Parà di Pineto ustionato dall’acido Dopo 20 anni il caso non è chiuso 

La famiglia di Marco Cordone ricorre per la causa civile contro la caserma del caso Scieri Il papà Costantino: «Abbandonati dallo Stato senza ottenere giustizia per un atto di nonnismo» 

PINETO. I macigni nel tempo sono diventati macerie. E’ subentrata la rabbia perché dopo vent’anni il senso di ingiustizia ha spazzato via tutto. «Mio figlio oggi è un invalido e lo Stato resta a guardare senza fare niente. Non lo ha fatto quando bisognava punire i colpevoli, non lo fa oggi per aiutarci»: Costantino Cordone ha 70 anni, vive a Pineto e dal 1997 combatte contro lo Stato. Suo figlio Marco era un parà della Folgore di poco meno di vent’anni quando nella caserma Vannucci di Livorno bevve acido al posto dell’acqua: da allora sopravvive con gravissime lesioni all’esofago che lo costringono a continui ricoveri in centri specializzati. «Un incidente» hanno stabilito due processi tra Livorno e Firenze assolvendo l’allora commilitone unico imputato, «un atto di nonnismo» non si stancherà mai di ripetere papà Costantino.
Il 28 novembre all’Aquila è fissata l’udienza d’appello per la causa civile contro il ministero della Difesa dopo che in primo grado il ricorso è stato respinto perché secondo i giudici ormai prescritto. Ma l’avvocato Achille Ronda, che da anni segue la famiglia, è andato in Appello affidandosi alla differenza sostanziale stabilita dalla Cassazione tra prescrizione contrattuale ed extra contrattuali.

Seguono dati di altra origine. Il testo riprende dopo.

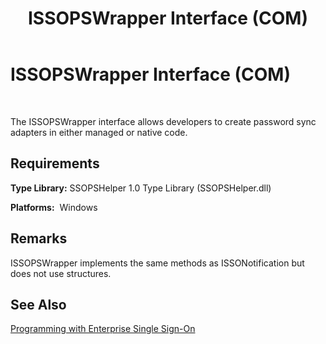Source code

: ﻿---
title: ISSOPSWrapper Interface (COM)
TOCTitle: ISSOPSWrapper Interface (COM)
ms:assetid: 05f46e79-a404-43e7-93e2-bccfc692aac6
ms:mtpsurl: https://msdn.microsoft.com/en-us/library/Aa753935(v=BTS.80)
ms:contentKeyID: 51526000
ms.date: 08/30/2017
mtps_version: v=BTS.80
---

# ISSOPSWrapper Interface (COM)

 

The ISSOPSWrapper interface allows developers to create password sync adapters in either managed or native code.

## Requirements

**Type Library:** SSOPSHelper 1.0 Type Library (SSOPSHelper.dll)

**Platforms:**  Windows

## Remarks

ISSOPSWrapper implements the same methods as ISSONotification but does not use structures.

## See Also

[Programming with Enterprise Single Sign-On](https://msdn.microsoft.com/en-us/library/aa704508\(v=bts.80\))

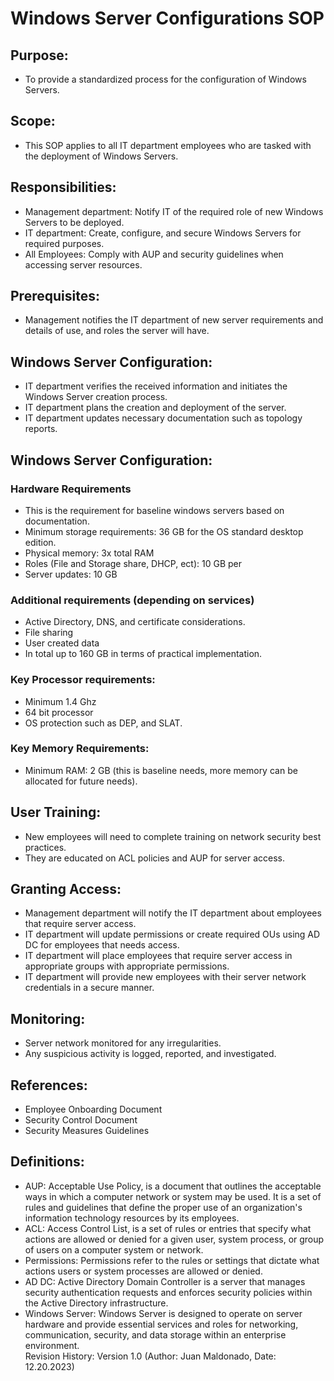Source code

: # Windows Server Configurations SOP
## Purpose:
- To provide a standardized process for the configuration of Windows Servers.
## Scope:
- This SOP applies to all IT department employees who are tasked with the deployment of Windows Servers.
## Responsibilities:
- Management department: Notify IT of the required role of new Windows Servers to be deployed.
- IT department: Create, configure, and secure Windows Servers for required purposes.
- All Employees: Comply with AUP and security guidelines when accessing server resources.
## Prerequisites:
- Management notifies the IT department of new server requirements and details of use, and roles the server will have.
## Windows Server Configuration:
- IT department verifies the received information and initiates the Windows Server creation process.
- IT department plans the creation and deployment of the server.
- IT department updates necessary documentation such as topology reports. 
## Windows Server Configuration:
### Hardware Requirements
- This is the requirement for baseline windows servers based on documentation.
- Minimum storage requirements: 36 GB for the OS standard desktop edition. 
- Physical memory: 3x total RAM
- Roles (File and Storage share, DHCP, ect): 10 GB per
- Server updates: 10 GB  
### Additional requirements (depending on services)
- Active Directory, DNS, and certificate considerations.
- File sharing 
- User created data
- In total up to 160 GB in terms of practical implementation.
### Key Processor requirements:
- Minimum 1.4 Ghz
- 64 bit processor
- OS protection such as DEP, and SLAT. 
### Key Memory Requirements:
- Minimum RAM: 2 GB (this is baseline needs, more memory can be allocated for future needs).
## User Training:
- New employees will need to complete training on network security best practices.
- They are educated on ACL policies and AUP for server access.
## Granting Access:
- Management department will notify the IT department about employees that require server access.
- IT department will update permissions or create required OUs using AD DC for employees that needs access. 
- IT department will place employees that require server access in appropriate groups with appropriate permissions.
- IT department will provide new employees with their server network credentials in a secure manner.
## Monitoring:
- Server network monitored for any irregularities.
- Any suspicious activity is logged, reported, and investigated.
## References:
- Employee Onboarding Document
- Security Control Document
- Security Measures Guidelines
## Definitions:
- AUP: Acceptable Use Policy, is a document that outlines the acceptable ways in which a computer network or system may be used. It is a set of rules and guidelines that define the proper use of an organization's information technology resources by its employees.
- ACL: Access Control List, is a set of rules or entries that specify what actions are allowed or denied for a given user, system process, or group of users on a computer system or network.
- Permissions: Permissions refer to the rules or settings that dictate what actions users or system processes are allowed or denied.
- AD DC: Active Directory Domain Controller is a server that manages security authentication requests and enforces security policies within the Active Directory infrastructure.
- Windows Server: Windows Server is designed to operate on server hardware and provide essential services and roles for networking, communication, security, and data storage within an enterprise environment.  
Revision History:
Version 1.0 (Author: Juan Maldonado, Date: 12.20.2023)

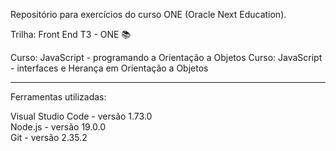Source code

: Repositório para exercícios do curso ONE (Oracle Next Education).


Trilha: Front End T3 - ONE &#128218;

Curso: JavaScript - programando a Orientação a Objetos
Curso: JavaScript - interfaces e Herança em Orientação a Objetos

______________________________________________________________
Ferramentas utilizadas:

Visual Studio Code - versão 1.73.0<br>
Node.js - versão 19.0.0<br>
Git - versão 2.35.2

Ed oggi che il caso di Emanuele Scieri riporta in primo piano i colpevoli silenzi della caserma della Folgore dopo che la commissione d’inchiesta ha accertato che quel militare non si uccise ma venne ucciso e lasciato agonizzante per giorni, papà Costantino sceglie parole affilate per gridare il suo dolore. «Sono contento per la mamma di Scieri che in questi anni non si è mai arresa ed è riuscita ad ottenere giustizia anche se suo figlio non c’è più», dice, «in vent’anni per noi non è cambiato niente, siamo passati da un tribunale all’altro, ho venduto una casa per pagare tutte le spese legali, ma Marco non ha avuto giustizia». Dal punto di vista penale tutto è finito nel 2003 quando la corte d’appello di Firenze ha assolto il commilitone che quel giorno prestava servizio in caserma e che aveva lasciato la bottiglietta di acido per lavastoviglie che venne scambiata per acqua. In primo grado nell’aprile del 2000, il tribunale di Livorno lo aveva condannato a due mesi di reclusione (convertiti in mille euro di ammenda) per il reato di lesioni colpose. Per il tribunale non fu dolo, ritenendo che la bottiglia riempita di acido fosse stata lasciata per negligenza nel bar della caserma e per errore scambiata per acqua. I familiari di Marco, invece, sono sempre stati convinti che quello che accadde alla Vannucci fu un atto di nonnismo. Al processo di primo grado i genitori riferirono che il figlio si era messo a rapporto dai superiori per denunciare gli episodi di nonnismo che accadevano nella caserma e doveva andarci in quello stesso giorno. Dall’inchiesta, però, non è mai emersa nessuna prova di collegamento tra i due fatti e il tribunale di Livorno ha escluso l’intenzionalità dell’accaduto. «E’ scandaloso il fatto che dopo vent’anni siamo ancora al punto di partenza», dice Costantino, «anzi siamo tornati indietro perché i giudici penali hanno stabilito che fu solo un incidente, un semplice incidente e basta. A quei giudici io farei vedere come vivo mio figlio che oggi ha 40 anni e resterà invalido a vita. Mi chiedo che giustizia sia quella che non chiarisce e soprattutto non punisce. Io sono stanco, molto stanco, e soprattutto deluso da uno Stato che è sempre più assente e che lascia soli i cittadini. Perché io e la mia famiglia in questi vent’anni ci siamo sentiti disperatamente soli nel portare avanti la battaglia».